= The Debt to Pleasure =

1996 novel by John Lanchester

The Debt to Pleasure is a 1996 novel by John Lanchester published by Picador. The novel won the 1996 Whitbread Book Award in the First Novel category and the 1997 Hawthornden Prize. It was described as a skilful and wickedly funny account of the life of a loquacious Englishman named Tarquin Winot, revealed through his thoughts on cuisine as he undertakes a mysterious journey around France. The revelations become more and more shocking as the truth about the narrator becomes apparent.

==Content==
The novel centres on the character of Tarquin Winot (originally Rodney Winot), an erudite English writer, hedonist, and gastronome, who is nonetheless a profoundly unreliable narrator. Its structure is divided into four separate sections, all of which correspond to different seasons of the year. In each section there are recipes in addition to the narrative.

It opens with the observation that "This is not a conventional cookbook", taken from a comment made by Bertrand Russell regarding the work of Ludwig Wittgenstein.
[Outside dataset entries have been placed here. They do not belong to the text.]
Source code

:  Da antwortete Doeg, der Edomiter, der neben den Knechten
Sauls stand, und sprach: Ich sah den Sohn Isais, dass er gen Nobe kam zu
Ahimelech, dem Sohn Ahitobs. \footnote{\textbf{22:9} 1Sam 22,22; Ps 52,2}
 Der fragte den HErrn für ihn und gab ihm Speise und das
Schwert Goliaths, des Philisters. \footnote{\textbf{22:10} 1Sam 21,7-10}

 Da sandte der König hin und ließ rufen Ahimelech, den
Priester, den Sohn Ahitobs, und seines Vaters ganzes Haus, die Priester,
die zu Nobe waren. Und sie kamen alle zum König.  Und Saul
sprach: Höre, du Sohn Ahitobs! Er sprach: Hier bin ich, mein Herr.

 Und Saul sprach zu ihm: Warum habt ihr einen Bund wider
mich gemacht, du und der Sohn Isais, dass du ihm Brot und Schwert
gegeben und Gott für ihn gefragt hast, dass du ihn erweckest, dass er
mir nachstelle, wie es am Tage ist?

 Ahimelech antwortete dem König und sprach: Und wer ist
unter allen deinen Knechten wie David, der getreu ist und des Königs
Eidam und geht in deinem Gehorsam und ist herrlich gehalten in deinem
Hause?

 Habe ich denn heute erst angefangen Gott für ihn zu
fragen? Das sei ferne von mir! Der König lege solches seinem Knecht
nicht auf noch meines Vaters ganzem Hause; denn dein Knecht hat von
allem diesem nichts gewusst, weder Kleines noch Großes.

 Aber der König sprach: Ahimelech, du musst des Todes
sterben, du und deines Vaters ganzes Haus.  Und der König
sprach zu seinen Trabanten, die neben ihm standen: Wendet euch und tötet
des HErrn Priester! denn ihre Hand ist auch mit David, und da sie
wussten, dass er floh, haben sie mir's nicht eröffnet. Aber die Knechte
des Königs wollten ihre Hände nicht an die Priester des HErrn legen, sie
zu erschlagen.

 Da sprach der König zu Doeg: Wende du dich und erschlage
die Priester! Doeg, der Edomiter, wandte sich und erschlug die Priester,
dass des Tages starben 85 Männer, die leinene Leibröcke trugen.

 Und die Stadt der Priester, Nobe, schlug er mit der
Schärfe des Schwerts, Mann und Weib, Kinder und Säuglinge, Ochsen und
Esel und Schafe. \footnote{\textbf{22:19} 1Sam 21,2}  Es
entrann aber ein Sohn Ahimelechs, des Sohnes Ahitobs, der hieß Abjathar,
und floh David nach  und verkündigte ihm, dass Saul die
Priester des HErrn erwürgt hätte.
It then features Winot driving through France as he travels in the direction (so he tells us) of his house in Provence. During the journey he provides long disquisitions upon the art and food of the Normandy and Brittany regions of France, discussions of famous chefs and gastronomists such as Brillat-Savarin and Elizabeth David, and a wide variety of classical allusions and quotations. When he finally arrives at his house he sets up electronic surveillance equipment, follows a young couple, and grants an interview with a biographer of his elder brother, Bartholomew. In the course of the novel, a darker and more sinister motive for Winot's journey is revealed.